Though some of the missiles probably are defective because of age or rough handling, some military officials believe others continue to pose a deadly threat. In addition, the ruling Taliban regime has purchased later-model Russian versions of the same weapon.

Experts note that the Afghans used them with such skill against the Soviets in the 1980s that the Stingers acquired the deadliest record against low-flying aircraft of any weapon since World War II.

The Taliban "does know how to use them," said Clifford Beal, editor of Jane's Defense Weekly, in London.

Countermeasures Are Available

Developed by the Army in the 1980s, the Stinger is a 35-pound shoulder-mounted missile that uses an infrared sensor to locate an aircraft by the heat it emits. The 5-foot-long missile travels at twice the speed of sound and destroys its target with fragmentation explosives.

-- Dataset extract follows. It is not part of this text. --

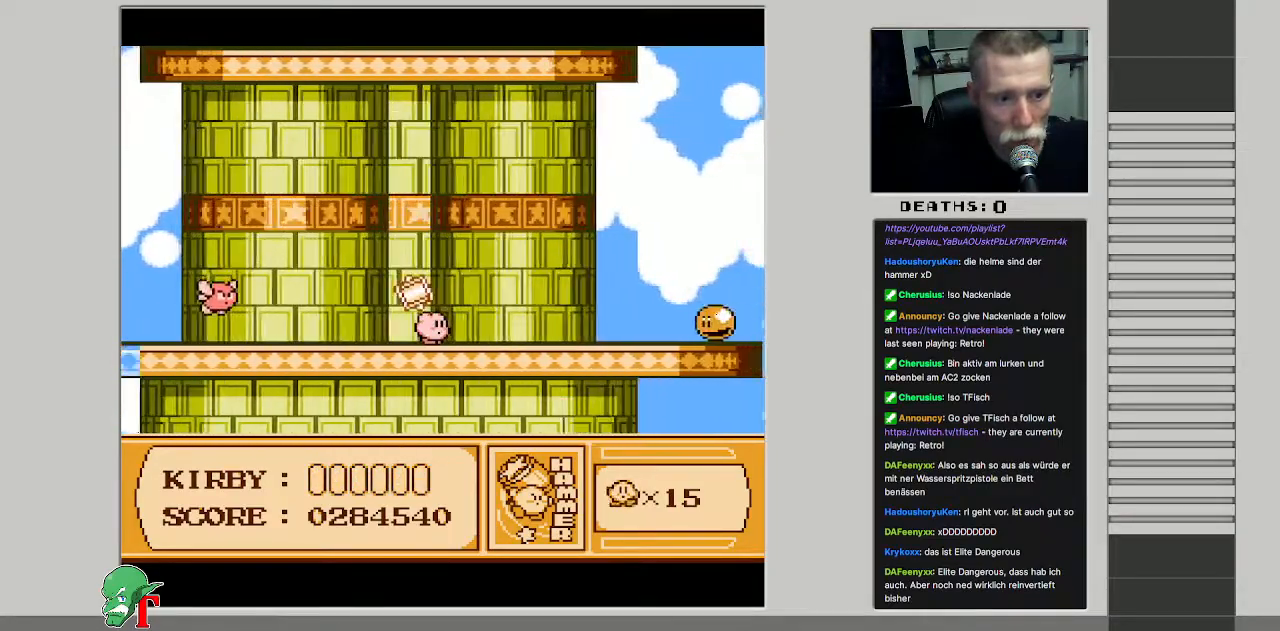
{"buttons": ["DPAD_RIGHT"], "events": []}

The missile functions at low altitudes--less than about 4,500 feet--and is not effective against aircraft traveling at low altitudes but high speed. U.S. forces have several countermeasures that can work against Stingers, such as the use of decoys. And the missiles are not as effective in night fighting.

Even so, they pose such a threat that the U.S. government in the 1990s organized a buyback program that offered as much as $100,000 each for the weapons. Some were returned, but many were not, as Afghan fighters consider them an effective weapon as well as a status symbol.

Beal said that, when U.S. officials tested some of the recovered Stingers, they found they still were viable.

Only this month, U.S. officials asked Pakistani authorities whether they had any information about 80 Stingers that are unaccounted for, and are believed to be in the hands of the Taliban.